Context: The mechanisms responsible for the ectopic adrenal expression of GIP receptor in GIP-dependent Cushing's syndrome (CS) are unknown. Chronic adrenal stimulation by ACTH in Cushing's disease (CD) or by GIP in GIP-dependent ACTH-independent macronodular adrenal hyperplasia (AIMAH) both lead to the induction of genes implicated in adrenal proliferation and steroidogenesis.

Objective: Identify genes differentially expressed specifically in GIP-dependent CS which could be implicated in the ectopic expression of GIP receptor.

Methods: We used the Affymetrix U133 plus 2.0 microarray oligochips to compare the whole genome expression profile of adrenal tissues from five cases of GIP-dependent bilateral AIMAH with CS, one case of GIP-dependent unilateral adenoma with CS, five cases of ACTH-dependant hyperplasias and a pool of adrenals from 62 normal individuals.

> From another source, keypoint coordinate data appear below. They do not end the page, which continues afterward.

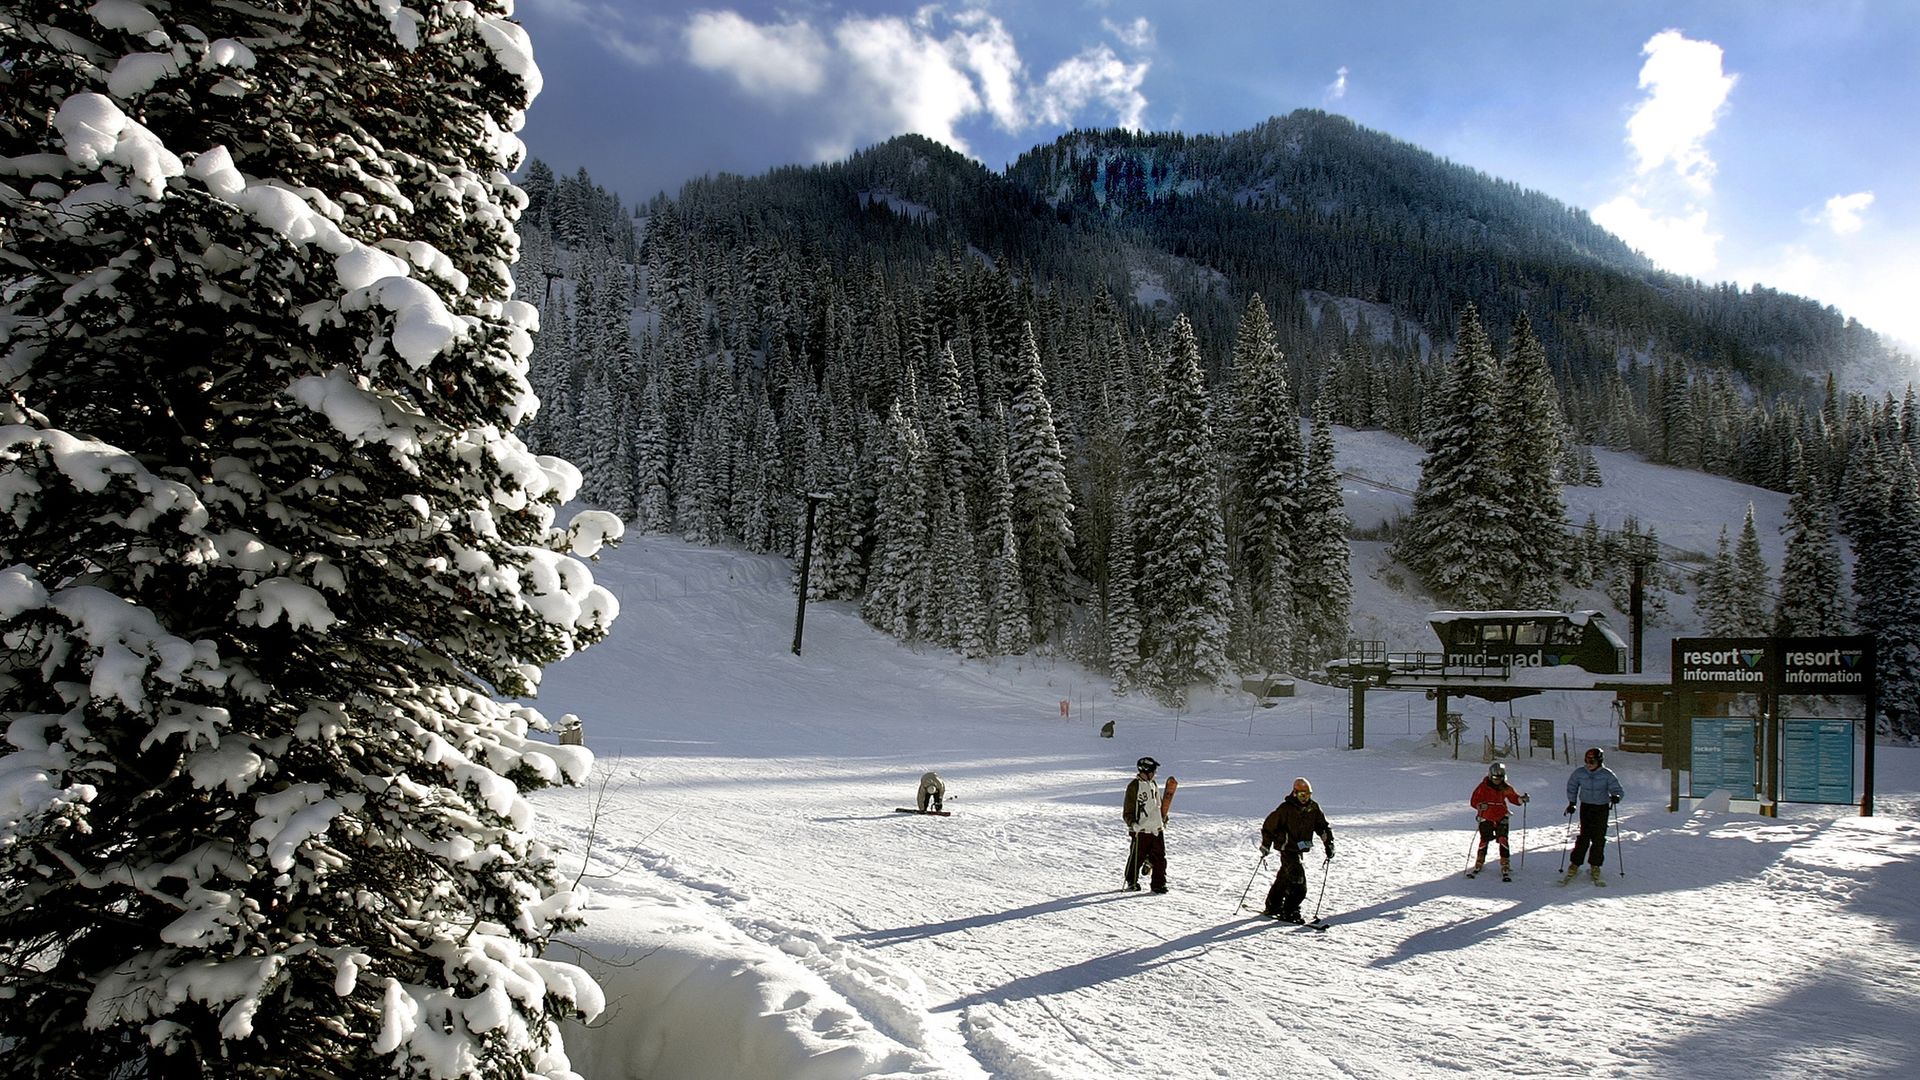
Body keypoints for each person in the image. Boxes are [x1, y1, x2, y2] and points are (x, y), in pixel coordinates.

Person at [1258, 776, 1335, 922]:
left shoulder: (1313, 808)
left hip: (1299, 848)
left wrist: (1329, 844)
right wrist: (1266, 845)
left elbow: (1322, 827)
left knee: (1285, 876)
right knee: (1298, 881)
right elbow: (1269, 827)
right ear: (1294, 793)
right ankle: (1290, 911)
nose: (1305, 798)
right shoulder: (1285, 809)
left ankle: (1273, 905)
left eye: (1307, 795)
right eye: (1301, 795)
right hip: (1287, 848)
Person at [1563, 746, 1624, 884]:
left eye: (1592, 762)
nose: (1589, 765)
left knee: (1598, 838)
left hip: (1601, 808)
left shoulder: (1607, 774)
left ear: (1599, 761)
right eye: (1587, 761)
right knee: (1584, 837)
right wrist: (1572, 803)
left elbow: (1617, 789)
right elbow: (1572, 786)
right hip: (1586, 807)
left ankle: (1595, 865)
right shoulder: (1580, 773)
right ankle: (1575, 863)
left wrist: (1616, 797)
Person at [1468, 761, 1529, 881]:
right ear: (1490, 776)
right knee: (1484, 839)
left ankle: (1505, 862)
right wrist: (1480, 806)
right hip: (1486, 817)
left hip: (1501, 816)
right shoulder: (1483, 787)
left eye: (1500, 778)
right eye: (1495, 778)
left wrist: (1521, 799)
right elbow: (1474, 801)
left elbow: (1513, 798)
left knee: (1503, 839)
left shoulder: (1505, 787)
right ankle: (1480, 859)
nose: (1497, 780)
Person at [1122, 756, 1168, 893]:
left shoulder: (1153, 784)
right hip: (1141, 829)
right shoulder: (1134, 786)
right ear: (1146, 771)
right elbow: (1128, 810)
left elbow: (1158, 805)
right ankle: (1131, 880)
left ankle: (1158, 884)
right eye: (1153, 771)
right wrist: (1132, 823)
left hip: (1156, 828)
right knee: (1137, 856)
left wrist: (1163, 818)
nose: (1155, 774)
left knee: (1160, 857)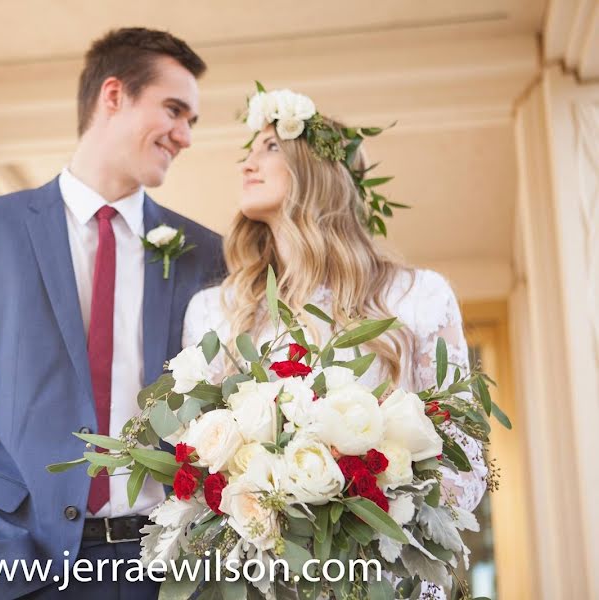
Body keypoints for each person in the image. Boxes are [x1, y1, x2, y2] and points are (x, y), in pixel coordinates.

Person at [0, 28, 225, 600]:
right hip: (10, 568)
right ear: (113, 95)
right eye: (174, 111)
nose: (185, 136)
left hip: (159, 574)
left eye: (191, 122)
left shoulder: (206, 254)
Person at [182, 88, 488, 599]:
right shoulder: (216, 310)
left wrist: (375, 516)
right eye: (249, 150)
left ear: (317, 173)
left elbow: (466, 459)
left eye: (270, 147)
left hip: (384, 577)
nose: (248, 164)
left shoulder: (417, 296)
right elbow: (196, 462)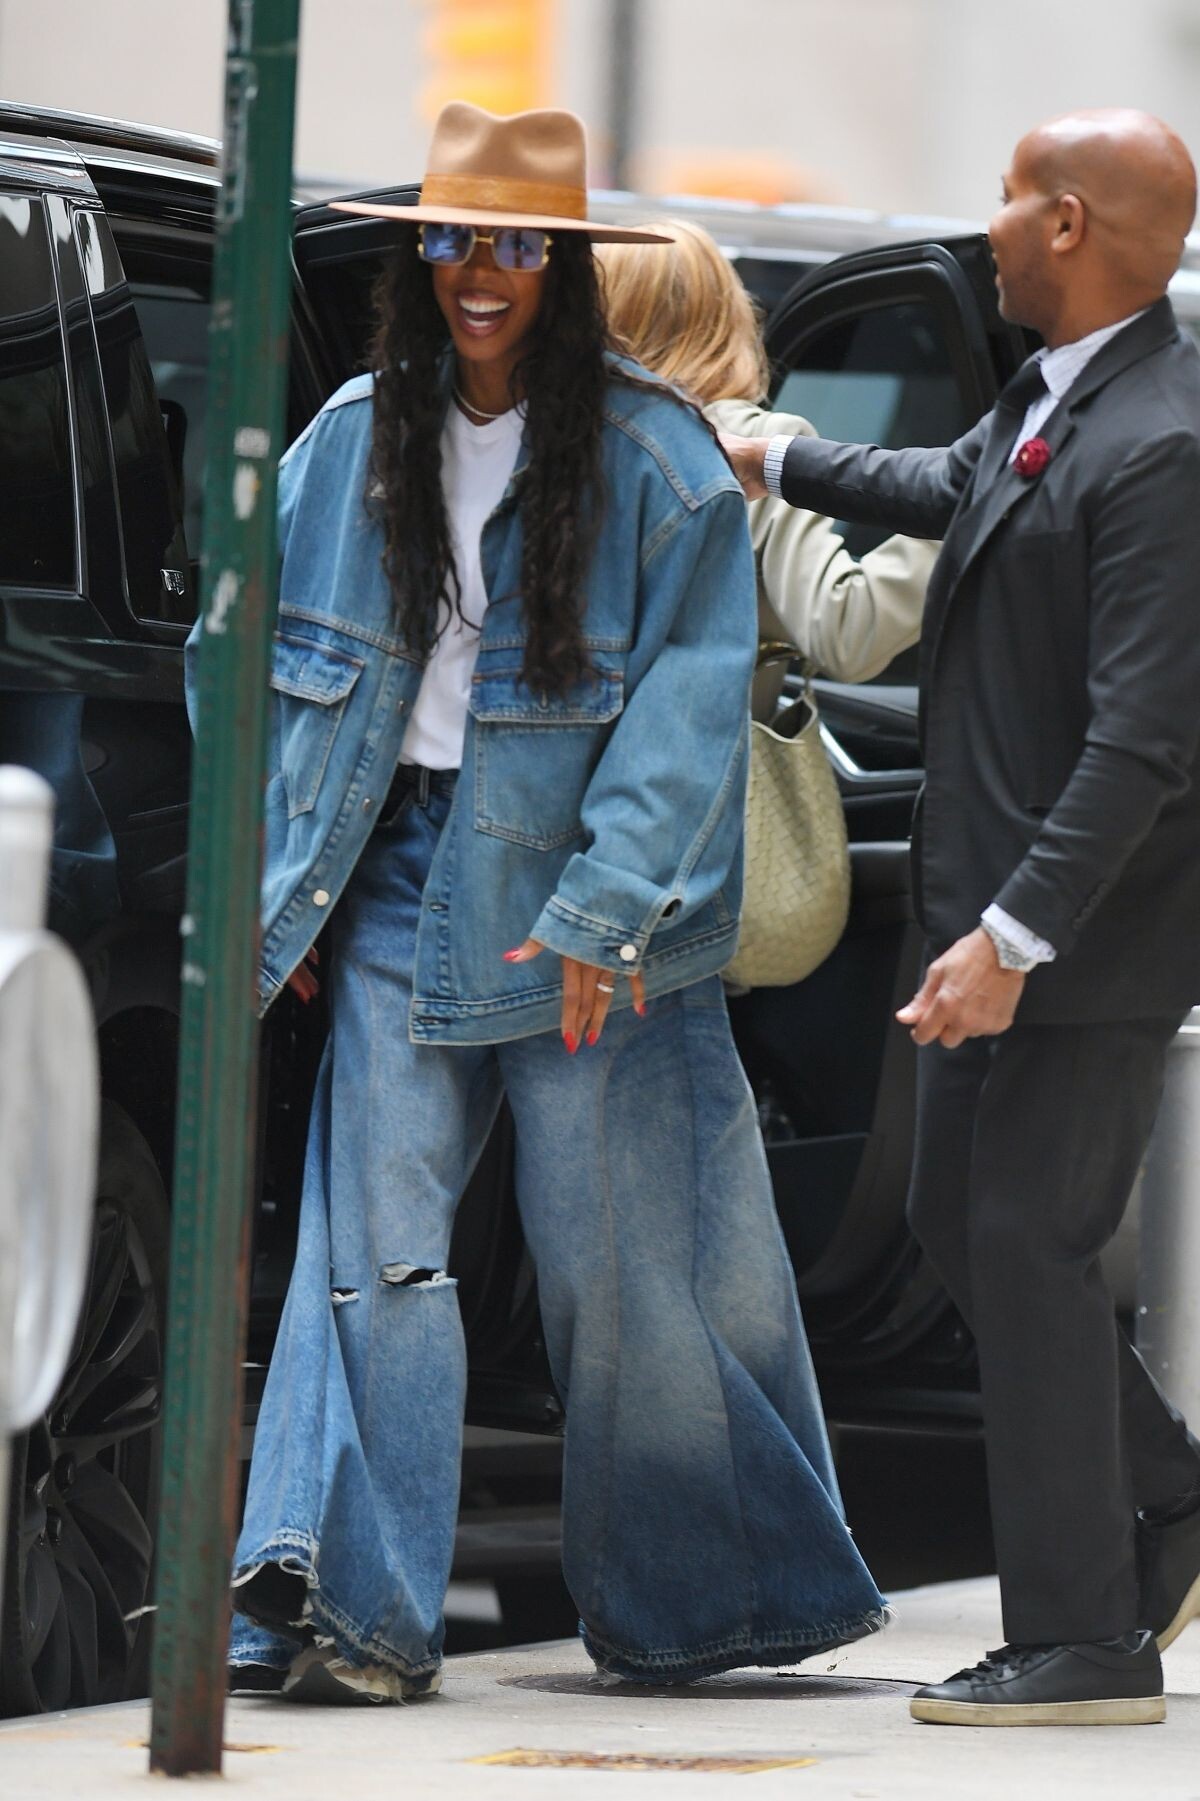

Results: After data normalization and statistical filtering, 723 genes with differential expression were identified, including 461 genes or sequences with a known functional implication, classified in 8 dominant functional classes. Specific findings include repression of perilipin, the over-expression of 13 GPCRs and the potential involvement of Rho-GTPases. We also isolated 94 probesets potentially linked to the formation of GIP-dependent nodules adjacent to the diffuse hyperplasia. These included probesets related to the linker histone H1 and repression of RXRa and CCND2. The expression profiles for 8 genes were confirmed by real-time RT-PCR.

Conclusion: This study identified an extensive series of potentially novel target candidate genes which could be implicated in the molecular mechanisms of ectopic expression of the GIP-receptor as well as in the multistep progression of GIP-dependent CS.